Unless Loaf was right, and it was perfectly possible for him to go back and give a message where no message had been received, and then it would be received, and thus change the future, and after that there would be no need to actually do the message giving again. But Umbo could not see how such a thing was possible. It was maddening enough that trying to make sense of it put him back to sleep almost as soon as he was back under the covers.
The next day he said nothing to Loaf about his dreams and quandaries, and still less about his plans. During the afternoon he managed to filch some bread and cheese from the kitchen and secrete it in his room, because he intended to eat no supper at the table that night. In order to avoid confusing himself with the issue of whether he could take a message into the past that he had not already seen when it was delivered, prior to delivering it, he decided to be absent from the place where the message would be received.

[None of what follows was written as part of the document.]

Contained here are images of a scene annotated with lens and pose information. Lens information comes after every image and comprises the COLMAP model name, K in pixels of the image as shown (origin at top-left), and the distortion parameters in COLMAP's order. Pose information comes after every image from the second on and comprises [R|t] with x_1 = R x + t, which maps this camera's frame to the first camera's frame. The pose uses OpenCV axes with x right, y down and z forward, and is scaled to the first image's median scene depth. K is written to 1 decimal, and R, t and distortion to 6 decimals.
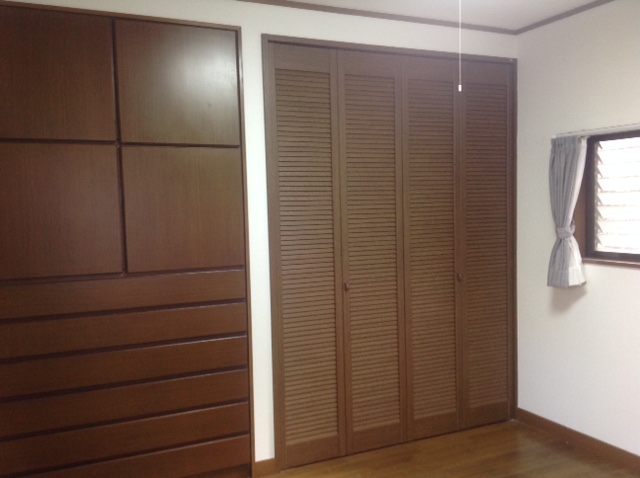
lens RADIAL K [[603.6, 0, 320.0], [0, 603.6, 239.0], [0, 0, 1]] dist [0.139102, -0.275870]
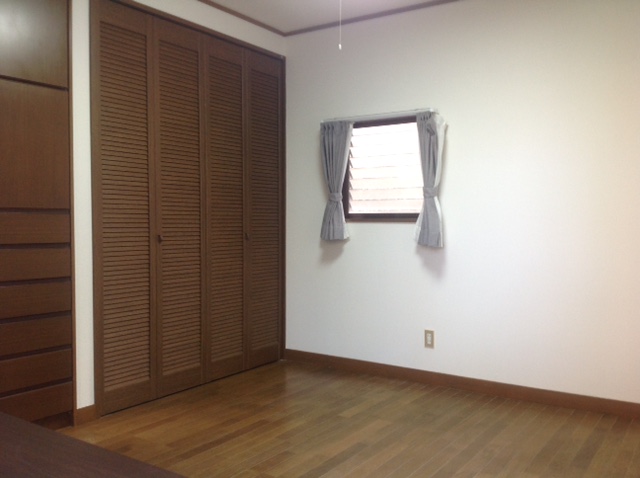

So he pretended to have a little headache which needed nothing but sleep to be cured, and went to his room. He ate his bread and cheese and wished he had thought to bring water or weak ale into the room. But he resolutely did not leave the room, and waited until he could hear the quieting of the house. Only when all was dark and quiet did he get up and make his way down the stairs by the scant light of the stars and the silver night-ring coming through skylights and windows, then down a dark hall by feel alone.